Tim Ebner is former senior editor of Associations Now in Washington, DC.
Email and telephone “spoofing” scams, which mimic a legitimate person or business, are on the rise. Often these attacks target online member directories where members’ contact information can be used to deceive.
Member directories are common on association websites, whether they’re members-only directories for the association community or public ones that help professionals or businesses make connections with potential customers.
Packed as they are with member information, online directories can quickly become prime targets for cyber criminals, especially if they lack proper safeguards.
Recently, the Association of Certified Fraud Examiners fell victim to a so-called spear-phishing attack. In a letter addressed to members, a group of cybercriminals crafted a phony but legitimate-looking request for bids that appeared to come from ACFE directly.
“These cyber criminals were doing a broad search of our directory and getting the information they needed to conduct an attack,” says Director of Membership Ross Pry.
Email and telephone “spoofing” scams, which mimic a legitimate person or business, are on the rise, but Pry says that doesn’t mean associations must fall victim. Preventing an attack “takes a coordinated effort between the association and [its] members,” he says. “And when an attack does happen, don’t be afraid to have a conversation with members.”
We want to protect our members’ information online, but we also want to make it as easy as possible for them to connect.
—Ross Pry, Association of Certified Fraud Examiners
A few preventative measures can help safeguard members’ personal information online. Pry suggests a two-tier approach: a public database with limited member information, plus a members-only directory where more data is stored behind a password and protected by two-factor authentication.

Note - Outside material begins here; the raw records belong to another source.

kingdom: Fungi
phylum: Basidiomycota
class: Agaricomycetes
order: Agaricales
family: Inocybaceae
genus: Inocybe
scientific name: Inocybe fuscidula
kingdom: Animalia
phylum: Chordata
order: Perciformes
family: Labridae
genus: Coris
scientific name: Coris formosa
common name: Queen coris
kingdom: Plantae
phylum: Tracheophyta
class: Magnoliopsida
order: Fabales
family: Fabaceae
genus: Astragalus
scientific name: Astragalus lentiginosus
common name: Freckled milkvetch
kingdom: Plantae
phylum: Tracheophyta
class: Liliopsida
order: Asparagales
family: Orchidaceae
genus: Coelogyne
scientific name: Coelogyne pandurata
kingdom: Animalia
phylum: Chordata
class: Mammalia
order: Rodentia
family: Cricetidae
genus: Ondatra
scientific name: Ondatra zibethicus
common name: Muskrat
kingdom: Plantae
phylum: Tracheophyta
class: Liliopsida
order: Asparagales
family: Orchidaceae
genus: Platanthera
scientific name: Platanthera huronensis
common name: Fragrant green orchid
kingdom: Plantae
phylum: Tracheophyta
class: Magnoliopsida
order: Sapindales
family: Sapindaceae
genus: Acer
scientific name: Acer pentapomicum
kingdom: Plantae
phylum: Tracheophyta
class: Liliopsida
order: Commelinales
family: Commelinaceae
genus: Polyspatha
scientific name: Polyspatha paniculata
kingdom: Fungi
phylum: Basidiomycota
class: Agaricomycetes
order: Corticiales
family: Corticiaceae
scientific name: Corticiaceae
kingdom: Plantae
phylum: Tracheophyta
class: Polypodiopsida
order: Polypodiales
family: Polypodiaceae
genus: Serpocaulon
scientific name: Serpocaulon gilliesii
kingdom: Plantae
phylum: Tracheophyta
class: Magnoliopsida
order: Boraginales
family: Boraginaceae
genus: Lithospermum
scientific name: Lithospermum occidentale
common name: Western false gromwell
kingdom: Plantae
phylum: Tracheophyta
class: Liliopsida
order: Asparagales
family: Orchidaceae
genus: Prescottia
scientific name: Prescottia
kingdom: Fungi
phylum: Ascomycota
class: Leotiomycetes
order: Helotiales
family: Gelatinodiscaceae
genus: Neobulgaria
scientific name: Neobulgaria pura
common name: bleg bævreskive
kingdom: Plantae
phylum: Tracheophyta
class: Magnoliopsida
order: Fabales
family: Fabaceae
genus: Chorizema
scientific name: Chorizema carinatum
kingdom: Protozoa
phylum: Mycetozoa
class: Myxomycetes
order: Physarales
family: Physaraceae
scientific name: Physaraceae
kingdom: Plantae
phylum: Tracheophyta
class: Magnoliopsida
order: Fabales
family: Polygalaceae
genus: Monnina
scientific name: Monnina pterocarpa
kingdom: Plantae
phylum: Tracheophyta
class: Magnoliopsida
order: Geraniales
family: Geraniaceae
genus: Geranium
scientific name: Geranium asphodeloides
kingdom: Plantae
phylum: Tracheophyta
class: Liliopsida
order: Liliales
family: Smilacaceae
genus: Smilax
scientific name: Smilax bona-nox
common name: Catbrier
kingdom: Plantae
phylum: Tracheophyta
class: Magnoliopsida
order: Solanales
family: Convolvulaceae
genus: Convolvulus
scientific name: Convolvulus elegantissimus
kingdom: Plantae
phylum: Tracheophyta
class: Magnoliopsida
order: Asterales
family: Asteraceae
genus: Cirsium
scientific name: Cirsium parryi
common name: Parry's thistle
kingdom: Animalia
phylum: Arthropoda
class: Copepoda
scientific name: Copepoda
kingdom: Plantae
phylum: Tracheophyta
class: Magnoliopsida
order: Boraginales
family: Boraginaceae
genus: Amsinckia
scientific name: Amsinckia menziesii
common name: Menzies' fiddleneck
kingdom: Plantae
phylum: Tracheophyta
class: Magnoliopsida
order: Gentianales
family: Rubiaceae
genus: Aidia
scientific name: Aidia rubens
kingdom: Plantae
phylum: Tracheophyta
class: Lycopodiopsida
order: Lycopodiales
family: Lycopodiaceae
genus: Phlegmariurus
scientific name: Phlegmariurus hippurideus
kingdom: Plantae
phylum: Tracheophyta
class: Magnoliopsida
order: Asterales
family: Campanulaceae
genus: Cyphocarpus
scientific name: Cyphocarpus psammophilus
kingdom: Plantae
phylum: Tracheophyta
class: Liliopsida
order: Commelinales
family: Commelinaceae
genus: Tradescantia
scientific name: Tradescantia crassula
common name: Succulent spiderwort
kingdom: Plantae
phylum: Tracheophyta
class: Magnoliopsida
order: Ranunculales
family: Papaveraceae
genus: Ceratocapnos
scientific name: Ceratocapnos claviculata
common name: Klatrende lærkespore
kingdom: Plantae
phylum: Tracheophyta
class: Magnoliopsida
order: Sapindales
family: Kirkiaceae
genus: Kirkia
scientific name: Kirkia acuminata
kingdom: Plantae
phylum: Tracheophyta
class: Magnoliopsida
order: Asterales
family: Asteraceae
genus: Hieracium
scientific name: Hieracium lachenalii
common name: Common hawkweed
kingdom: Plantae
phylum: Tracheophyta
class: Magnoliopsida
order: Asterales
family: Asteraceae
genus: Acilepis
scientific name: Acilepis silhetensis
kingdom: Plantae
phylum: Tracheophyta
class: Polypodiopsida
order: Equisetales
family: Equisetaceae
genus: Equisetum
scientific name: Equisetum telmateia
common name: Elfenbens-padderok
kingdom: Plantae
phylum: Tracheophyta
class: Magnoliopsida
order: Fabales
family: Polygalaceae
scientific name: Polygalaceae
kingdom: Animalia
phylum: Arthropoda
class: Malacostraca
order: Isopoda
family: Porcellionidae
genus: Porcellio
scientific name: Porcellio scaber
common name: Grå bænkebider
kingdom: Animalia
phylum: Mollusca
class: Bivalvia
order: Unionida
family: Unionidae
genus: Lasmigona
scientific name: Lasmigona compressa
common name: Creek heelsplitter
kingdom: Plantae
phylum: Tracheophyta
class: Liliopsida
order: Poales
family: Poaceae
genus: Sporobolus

At ACFE, members must opt in to be included in a public directory where consumers can go to find an anti-fraud professional. This resource provides phone numbers and email addresses only. More detailed information is listed in the member directory, which requires a username and password to access. Members may opt out, and those who are listed may customize the information that appears there.
“We’ve found directories have to be a balance of control,” Pry says. “First and foremost, we want to protect our members’ information online, but we also want to make it as easy as possible for them to connect.”
Even with protections built in, breaches or phishing attacks can occur. “Keep an open line out there, so members can report something,” Pry says. “In some cases, incidents were discovered because a member alerted us.”
When an attack does happen, he says, raise a warning flag to members. A proactive communications strategy will help mitigate the damage.
“We just had someone post a warning that chapters were being targeted for an email spear-phishing scam,” Pry says. “Fortunately, our membership base is pretty savvy with this sort of thing—they are a naturally suspicious group—and that’s a good thing because you want them to alert you to certain types of activities.”